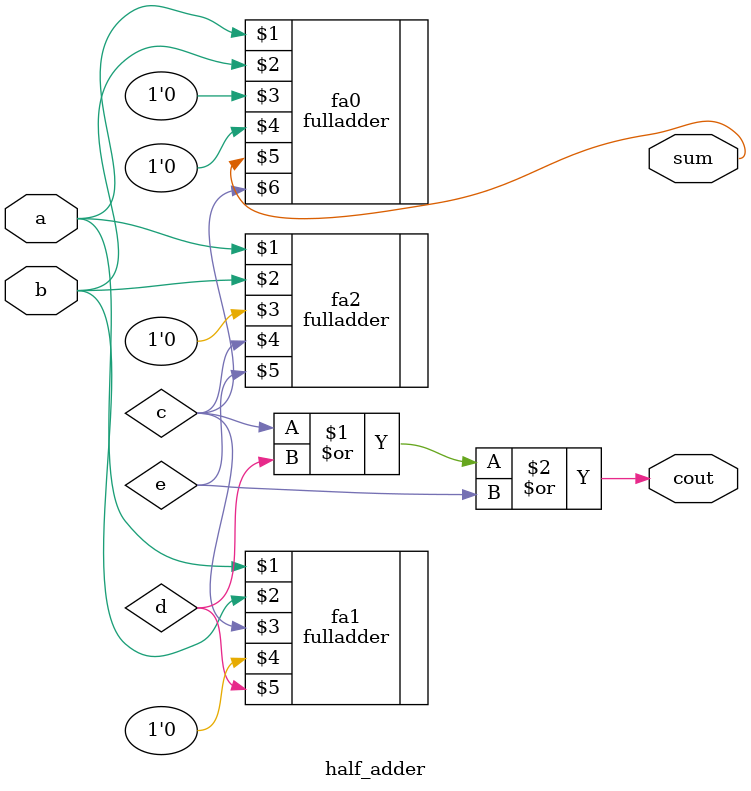
<source format=v>
module half_adder( 
input a, b,
output cout, sum );

wire c, d, e;

// Four full adders combined together into one 4-input 2-output adder
fulladder fa0 ( a, b, 1'b0, 1'b0, sum, c );
fulladder fa1 ( a, b, c, 1'b0, d );
fulladder fa2 ( a, b, 1'b0, c, e );

// Output assignment
assign cout = c | d | e;

endmodule

</source>
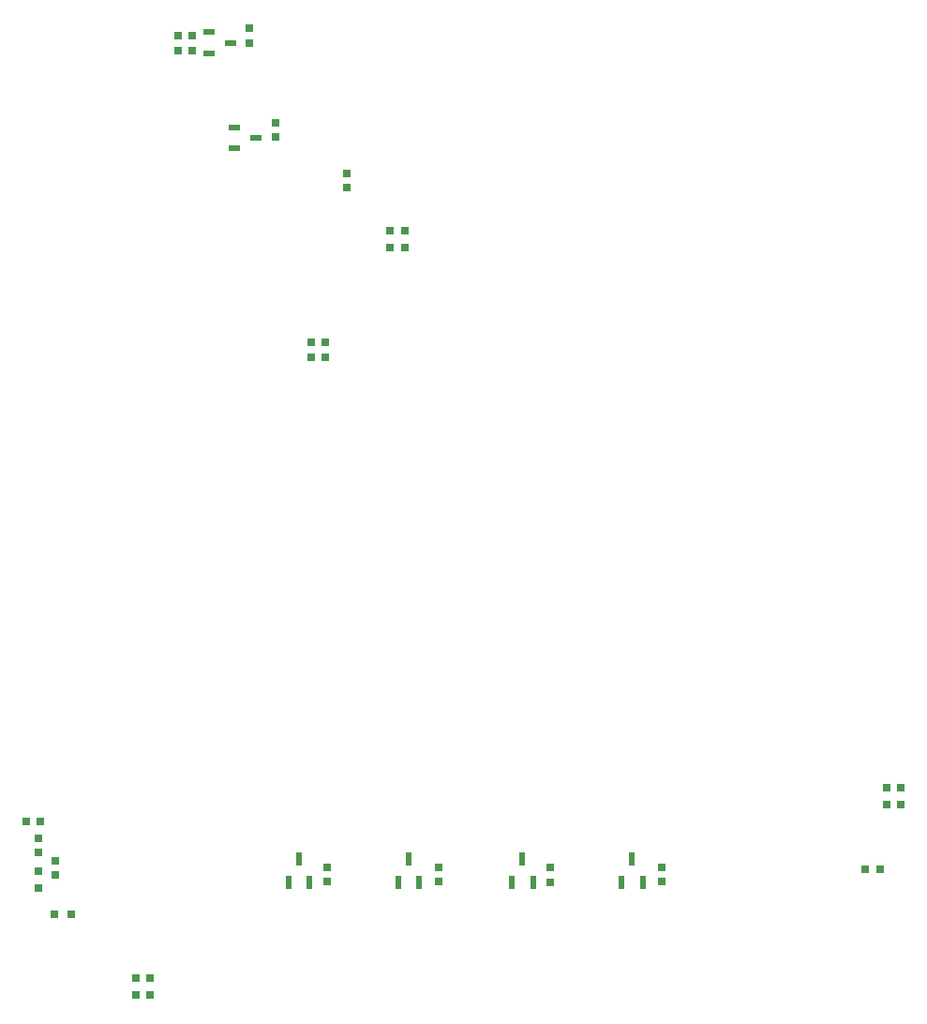
<source format=gbp>
G04*
G04 #@! TF.GenerationSoftware,Altium Limited,Altium Designer,21.0.8 (223)*
G04*
G04 Layer_Color=128*
%FSLAX25Y25*%
%MOIN*%
G70*
G04*
G04 #@! TF.SameCoordinates,947A2CD8-D87E-4BA2-AADF-D00DD91F1A07*
G04*
G04*
G04 #@! TF.FilePolarity,Positive*
G04*
G01*
G75*
%ADD27R,0.03000X0.03000*%
%ADD28R,0.03000X0.03000*%
%ADD49R,0.02362X0.05118*%
%ADD129R,0.03937X0.02362*%
D27*
X131841Y265000D02*
D03*
X136959D02*
D03*
X131841Y270300D02*
D03*
X136959D02*
D03*
X89659Y379341D02*
D03*
X84541D02*
D03*
X89659Y374000D02*
D03*
X84541Y374000D02*
D03*
X74473Y44106D02*
D03*
X30541Y100000D02*
D03*
X341613Y105941D02*
D03*
X328941Y83000D02*
D03*
X165059Y310100D02*
D03*
X165059Y304100D02*
D03*
X341559Y111900D02*
D03*
X159941Y304100D02*
D03*
Y310100D02*
D03*
X69354Y38107D02*
D03*
X74472D02*
D03*
X69355Y44106D02*
D03*
X40441Y66900D02*
D03*
X46559D02*
D03*
X35659Y100000D02*
D03*
X336441Y111900D02*
D03*
X336495Y105941D02*
D03*
X334059Y83000D02*
D03*
D28*
X109900Y381859D02*
D03*
Y376741D02*
D03*
X119300Y348259D02*
D03*
Y343141D02*
D03*
X144400Y330259D02*
D03*
Y325141D02*
D03*
X40700Y85959D02*
D03*
X35000Y94059D02*
D03*
X256400Y83559D02*
D03*
X137500D02*
D03*
X177200D02*
D03*
X216800Y83459D02*
D03*
X35000Y82400D02*
D03*
Y76282D02*
D03*
X40700Y80841D02*
D03*
X35000Y88941D02*
D03*
X256400Y78441D02*
D03*
X137500D02*
D03*
X177200D02*
D03*
X216800Y78341D02*
D03*
D49*
X203260Y78366D02*
D03*
X242260D02*
D03*
X123760D02*
D03*
X162760D02*
D03*
X210740D02*
D03*
X207000Y86634D02*
D03*
X249740Y78366D02*
D03*
X246000Y86634D02*
D03*
X131240Y78366D02*
D03*
X127500Y86634D02*
D03*
X170240Y78366D02*
D03*
X166500Y86634D02*
D03*
D129*
X103337Y376700D02*
D03*
X95463Y380440D02*
D03*
Y372960D02*
D03*
X112237Y342900D02*
D03*
X104363Y346640D02*
D03*
Y339160D02*
D03*
M02*

</source>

■ Task directions ■
Copy out every line of the listing that includes the string "fulladder".

■ Answer ■
fulladder fa0 ( a, b, 1'b0, 1'b0, sum, c );
fulladder fa1 ( a, b, c, 1'b0, d );
fulladder fa2 ( a, b, 1'b0, c, e );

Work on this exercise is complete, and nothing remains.